_WORK ITEM:_ Take the data below. Output it exactly from its first line through the line containing "448 176 220".
======== ENTRIES SHOWN ========
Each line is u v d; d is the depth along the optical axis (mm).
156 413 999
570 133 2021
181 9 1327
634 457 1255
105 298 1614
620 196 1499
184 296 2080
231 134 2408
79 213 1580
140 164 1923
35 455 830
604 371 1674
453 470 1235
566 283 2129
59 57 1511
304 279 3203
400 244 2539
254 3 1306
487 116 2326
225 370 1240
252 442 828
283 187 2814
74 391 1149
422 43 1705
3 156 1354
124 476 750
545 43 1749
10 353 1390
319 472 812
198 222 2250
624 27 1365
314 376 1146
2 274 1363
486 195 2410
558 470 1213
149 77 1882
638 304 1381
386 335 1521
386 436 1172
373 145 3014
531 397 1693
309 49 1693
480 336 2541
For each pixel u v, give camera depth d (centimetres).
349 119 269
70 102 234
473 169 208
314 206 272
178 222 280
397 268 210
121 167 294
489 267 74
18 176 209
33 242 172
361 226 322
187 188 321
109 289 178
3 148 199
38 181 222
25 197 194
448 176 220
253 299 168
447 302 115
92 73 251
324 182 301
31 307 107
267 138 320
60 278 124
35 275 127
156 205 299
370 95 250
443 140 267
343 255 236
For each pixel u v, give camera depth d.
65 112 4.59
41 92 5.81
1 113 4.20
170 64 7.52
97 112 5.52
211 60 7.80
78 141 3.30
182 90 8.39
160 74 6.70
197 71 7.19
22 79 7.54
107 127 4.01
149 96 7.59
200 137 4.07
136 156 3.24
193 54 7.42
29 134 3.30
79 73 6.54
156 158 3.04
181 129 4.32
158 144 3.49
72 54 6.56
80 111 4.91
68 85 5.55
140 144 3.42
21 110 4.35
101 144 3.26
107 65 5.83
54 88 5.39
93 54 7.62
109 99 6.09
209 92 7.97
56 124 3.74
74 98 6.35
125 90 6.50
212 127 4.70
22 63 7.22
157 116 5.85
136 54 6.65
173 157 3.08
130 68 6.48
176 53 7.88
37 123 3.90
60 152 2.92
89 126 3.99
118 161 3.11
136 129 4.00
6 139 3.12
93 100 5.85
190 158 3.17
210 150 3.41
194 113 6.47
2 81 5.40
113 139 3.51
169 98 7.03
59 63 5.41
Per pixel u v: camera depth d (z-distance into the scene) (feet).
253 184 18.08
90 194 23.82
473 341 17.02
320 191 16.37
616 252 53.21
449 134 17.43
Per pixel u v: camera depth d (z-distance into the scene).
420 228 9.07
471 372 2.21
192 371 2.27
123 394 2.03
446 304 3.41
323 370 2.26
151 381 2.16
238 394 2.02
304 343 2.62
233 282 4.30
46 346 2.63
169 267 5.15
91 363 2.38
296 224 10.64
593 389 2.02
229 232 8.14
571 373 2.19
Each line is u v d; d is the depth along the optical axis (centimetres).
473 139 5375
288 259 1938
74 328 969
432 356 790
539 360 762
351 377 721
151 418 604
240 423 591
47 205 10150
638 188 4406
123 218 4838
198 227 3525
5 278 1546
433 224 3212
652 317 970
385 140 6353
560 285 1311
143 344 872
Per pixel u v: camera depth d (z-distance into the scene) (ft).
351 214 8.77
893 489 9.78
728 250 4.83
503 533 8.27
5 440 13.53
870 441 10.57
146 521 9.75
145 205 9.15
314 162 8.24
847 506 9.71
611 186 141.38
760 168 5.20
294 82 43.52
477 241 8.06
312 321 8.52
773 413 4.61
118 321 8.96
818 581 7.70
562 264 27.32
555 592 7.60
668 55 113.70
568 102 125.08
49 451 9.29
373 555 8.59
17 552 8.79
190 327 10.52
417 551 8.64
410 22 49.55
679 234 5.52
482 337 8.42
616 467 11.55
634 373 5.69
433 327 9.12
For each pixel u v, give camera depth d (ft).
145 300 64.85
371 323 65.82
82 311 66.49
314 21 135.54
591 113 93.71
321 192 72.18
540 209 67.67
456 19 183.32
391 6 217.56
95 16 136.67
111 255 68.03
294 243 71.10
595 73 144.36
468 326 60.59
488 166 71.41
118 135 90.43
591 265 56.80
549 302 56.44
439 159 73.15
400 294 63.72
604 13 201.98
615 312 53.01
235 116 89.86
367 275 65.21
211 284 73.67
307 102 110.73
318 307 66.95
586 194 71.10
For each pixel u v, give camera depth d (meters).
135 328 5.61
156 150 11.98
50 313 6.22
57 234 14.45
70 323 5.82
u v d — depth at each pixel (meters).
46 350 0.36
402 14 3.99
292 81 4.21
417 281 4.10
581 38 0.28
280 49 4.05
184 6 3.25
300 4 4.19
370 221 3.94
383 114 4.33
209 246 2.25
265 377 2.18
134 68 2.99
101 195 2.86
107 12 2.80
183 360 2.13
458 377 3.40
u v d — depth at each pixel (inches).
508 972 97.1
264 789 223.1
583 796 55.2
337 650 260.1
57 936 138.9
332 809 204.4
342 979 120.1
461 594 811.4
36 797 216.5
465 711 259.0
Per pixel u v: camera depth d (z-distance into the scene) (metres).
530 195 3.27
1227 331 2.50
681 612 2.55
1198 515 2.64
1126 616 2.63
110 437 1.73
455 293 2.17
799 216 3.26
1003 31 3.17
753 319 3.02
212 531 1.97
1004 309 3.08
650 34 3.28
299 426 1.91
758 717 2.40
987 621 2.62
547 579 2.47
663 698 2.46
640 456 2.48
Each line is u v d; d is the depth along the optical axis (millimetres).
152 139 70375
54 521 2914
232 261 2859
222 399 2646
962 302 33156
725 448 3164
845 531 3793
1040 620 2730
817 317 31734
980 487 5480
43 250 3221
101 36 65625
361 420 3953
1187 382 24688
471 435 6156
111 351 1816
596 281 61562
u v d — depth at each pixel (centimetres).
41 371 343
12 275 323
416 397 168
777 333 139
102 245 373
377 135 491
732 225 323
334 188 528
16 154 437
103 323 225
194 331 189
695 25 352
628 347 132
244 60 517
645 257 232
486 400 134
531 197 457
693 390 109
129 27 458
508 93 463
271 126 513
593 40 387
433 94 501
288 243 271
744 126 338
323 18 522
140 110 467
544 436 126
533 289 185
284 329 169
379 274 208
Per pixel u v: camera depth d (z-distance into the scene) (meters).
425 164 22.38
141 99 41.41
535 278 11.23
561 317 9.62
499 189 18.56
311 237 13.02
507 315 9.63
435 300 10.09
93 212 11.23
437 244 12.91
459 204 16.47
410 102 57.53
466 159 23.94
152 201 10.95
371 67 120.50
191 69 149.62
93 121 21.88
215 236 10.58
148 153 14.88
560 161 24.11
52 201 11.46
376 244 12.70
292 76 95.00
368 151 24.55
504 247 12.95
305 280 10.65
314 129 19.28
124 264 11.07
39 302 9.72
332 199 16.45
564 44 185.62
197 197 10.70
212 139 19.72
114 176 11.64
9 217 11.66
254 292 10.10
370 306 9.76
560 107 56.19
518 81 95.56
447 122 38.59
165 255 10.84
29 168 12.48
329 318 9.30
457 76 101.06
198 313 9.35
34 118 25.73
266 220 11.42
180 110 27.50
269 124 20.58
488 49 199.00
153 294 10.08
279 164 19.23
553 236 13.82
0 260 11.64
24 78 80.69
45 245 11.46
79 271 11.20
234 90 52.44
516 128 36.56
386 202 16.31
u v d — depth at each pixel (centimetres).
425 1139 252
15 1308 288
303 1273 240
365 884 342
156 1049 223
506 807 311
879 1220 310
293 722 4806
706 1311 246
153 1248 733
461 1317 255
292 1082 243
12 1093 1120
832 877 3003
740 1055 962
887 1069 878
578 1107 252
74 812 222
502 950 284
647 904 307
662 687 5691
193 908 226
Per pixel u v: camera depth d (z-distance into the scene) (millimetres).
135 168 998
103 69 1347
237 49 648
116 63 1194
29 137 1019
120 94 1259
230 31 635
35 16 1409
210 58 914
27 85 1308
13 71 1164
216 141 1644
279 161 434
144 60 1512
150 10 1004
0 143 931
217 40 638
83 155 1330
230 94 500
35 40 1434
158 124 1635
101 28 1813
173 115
========
_RESPONSE:_
Each line is u v d; d is the depth along the optical axis (mm).
156 413 999
570 133 2021
181 9 1327
634 457 1255
105 298 1614
620 196 1499
184 296 2080
231 134 2408
79 213 1580
140 164 1923
35 455 830
604 371 1674
453 470 1235
566 283 2129
59 57 1511
304 279 3203
400 244 2539
254 3 1306
487 116 2326
225 370 1240
252 442 828
283 187 2814
74 391 1149
422 43 1705
3 156 1354
124 476 750
545 43 1749
10 353 1390
319 472 812
198 222 2250
624 27 1365
314 376 1146
2 274 1363
486 195 2410
558 470 1213
149 77 1882
638 304 1381
386 335 1521
386 436 1172
373 145 3014
531 397 1693
309 49 1693
480 336 2541
For each pixel u v, give camera depth d (centimetres).
349 119 269
70 102 234
473 169 208
314 206 272
178 222 280
397 268 210
121 167 294
489 267 74
18 176 209
33 242 172
361 226 322
187 188 321
109 289 178
3 148 199
38 181 222
25 197 194
448 176 220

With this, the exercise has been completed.